The original packaging did a good job of making a Corazonas snack look like a delicious chip, says Kiker, but when it came to the part about plant sterols, “people just weren’t getting it”—including superfans who can recite every other dietary benefit that the snacks provided.
The redesign puts plant sterols front and center with a tagline that declares the benefit and a footnote that references the FDA health claim. Graphically, the cue is a richly colored heart that dominates the front of the package as it unequivocally declares, “Love Your Heart; Love the Taste.” Additional icons cite the snacks’ whole-grain content and remind consumers of the cholesterol-lowering power of fruits and vegetables.
Benefits in balance
These motifs, vivid against the white matte film of the bags and pouches, now help all 13 Corazonas products (three flavors of tortilla chips, five kinds of potato chips, five varieties of oatmeal squares) bid for greater visibility in the snack-food aisle. The idea, says Kiker, was to recalibrate from the “90% great taste, 10% heart health” message of the original packaging to the 50-50 emphasis that the two selling propositions now receive.
Focus group testing confirmed that the redesign brought the cholesterol-lowering portion of the message the recognition it warranted. For the client, however, the new look took a bit of getting used to.
“We were very open about how to communicate the point of differentiation,” Cappello says. Nevertheless, she admits that the company had a bias against relying on a heart because the symbol is so commonly seen. But she also couldn’t deny that a heart and its connotations resonate powerfully with consumers. What’s more, according to Cappello, no hearts exist on other packages in the snack-food category where Corazonas Foods are found.
Cappello says that when the redesigned packages began appearing at retail, the company saw an immediate impact, measurable and clear, in store adoption and sales. That momentum is helping Corazonas Foods to expand to national distribution from its West Coast base.

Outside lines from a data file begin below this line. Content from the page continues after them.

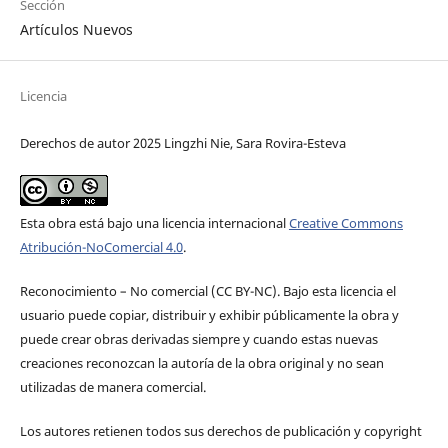
Sección
Artículos Nuevos
Licencia
Derechos de autor 2025 Lingzhi Nie, Sara Rovira-Esteva
Esta obra está bajo una licencia internacional
Creative Commons
Atribución-NoComercial 4.0
.
Reconocimiento – No comercial (CC BY-­NC). Bajo esta licencia el
usuario puede copiar, distribuir y exhibir públicamente la obra y
puede crear obras derivadas siempre y cuando estas nuevas
creaciones reconozcan la autoría de la obra original y no sean
utilizadas de manera comercial.
Los autores retienen todos sus derechos de publicación y copyright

LeeReedy continues to assist Corazonas Foods in its market outreach, in particular targeting people who see diet and lifestyle changes as better solutions for heart health than the pharmaceutical alternatives. As these consumers have learned the hard way, says Kiker, “it’s no fun to live with cholesterol.” But now, one glance at a package from Corazonas Foods tells them that great taste can be among the proper rewards of choosing snacks made specifically to take cholesterol out of the body—and out of the picture.
TO YOUR HEALTH
Eight ways Corazonas emphasizes “heart-healthy”
- The secondary slogan “freedom to snack” is now locked in with the Corazonas logo.
- The heart has the dominant role for the brand, centered on the package like most of the design elements.
- The new primary slogan resides inside the graphical heart, reinforcing its message.
- A stamp-like Whole Grain icon from WholeGrainsCouncil.org endorses both the package claims and the product.
- The primary benefit claim “proven to help lower cholesterol” is understated, but seriously and clearly presented.
- The white matte finish conveys a purity, freshness, and healthiness in an otherwise indulgent category.
- A secondary, trademarked icon touts the cholesterol-lowering power of the fruits and vegetables inside.
- The FDA health claim text is large enough to garner attention for health-conscious shoppers.